Set out every line of the records as a JSON list of strings, one string per line, leaving out any blank lines.

BEGIN Input data

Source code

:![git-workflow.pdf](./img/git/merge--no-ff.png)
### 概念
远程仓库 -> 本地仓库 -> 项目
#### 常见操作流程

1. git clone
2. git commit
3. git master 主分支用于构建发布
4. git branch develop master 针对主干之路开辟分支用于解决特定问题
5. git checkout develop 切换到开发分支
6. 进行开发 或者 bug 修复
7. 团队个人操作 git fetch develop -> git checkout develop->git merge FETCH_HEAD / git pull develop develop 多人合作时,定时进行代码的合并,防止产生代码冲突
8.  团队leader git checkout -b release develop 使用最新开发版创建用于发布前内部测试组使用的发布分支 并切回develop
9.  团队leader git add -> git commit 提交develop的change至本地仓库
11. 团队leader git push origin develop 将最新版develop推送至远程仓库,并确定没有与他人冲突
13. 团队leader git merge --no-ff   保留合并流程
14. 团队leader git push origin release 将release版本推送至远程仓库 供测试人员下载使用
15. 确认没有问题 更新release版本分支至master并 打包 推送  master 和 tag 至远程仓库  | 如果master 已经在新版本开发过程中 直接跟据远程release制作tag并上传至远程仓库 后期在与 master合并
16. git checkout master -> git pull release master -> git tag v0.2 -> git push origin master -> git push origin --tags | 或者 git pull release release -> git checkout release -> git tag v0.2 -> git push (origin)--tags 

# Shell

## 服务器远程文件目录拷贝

END Input data

▶ [Result for this task]
[
  "Source code",
  ":![git-workflow.pdf](./img/git/merge--no-ff.png)",
  "### 概念",
  "远程仓库 -> 本地仓库 -> 项目",
  "#### 常见操作流程",
  "1. git clone",
  "2. git commit",
  "3. git master 主分支用于构建发布",
  "4. git branch develop master 针对主干之路开辟分支用于解决特定问题",
  "5. git checkout develop 切换到开发分支",
  "6. 进行开发 或者 bug 修复",
  "7. 团队个人操作 git fetch develop -> git checkout develop->git merge FETCH_HEAD / git pull develop develop 多人合作时,定时进行代码的合并,防止产生代码冲突",
  "8.  团队leader git checkout -b release develop 使用最新开发版创建用于发布前内部测试组使用的发布分支 并切回develop",
  "9.  团队leader git add -> git commit 提交develop的change至本地仓库",
  "11. 团队leader git push origin develop 将最新版develop推送至远程仓库,并确定没有与他人冲突",
  "13. 团队leader git merge --no-ff   保留合并流程",
  "14. 团队leader git push origin release 将release版本推送至远程仓库 供测试人员下载使用",
  "15. 确认没有问题 更新release版本分支至master并 打包 推送  master 和 tag 至远程仓库  | 如果master 已经在新版本开发过程中 直接跟据远程release制作tag并上传至远程仓库 后期在与 master合并",
  "16. git checkout master -> git pull release master -> git tag v0.2 -> git push origin master -> git push origin --tags | 或者 git pull release release -> git checkout release -> git tag v0.2 -> git push (origin)--tags ",
  "# Shell",
  "## 服务器远程文件目录拷贝"
]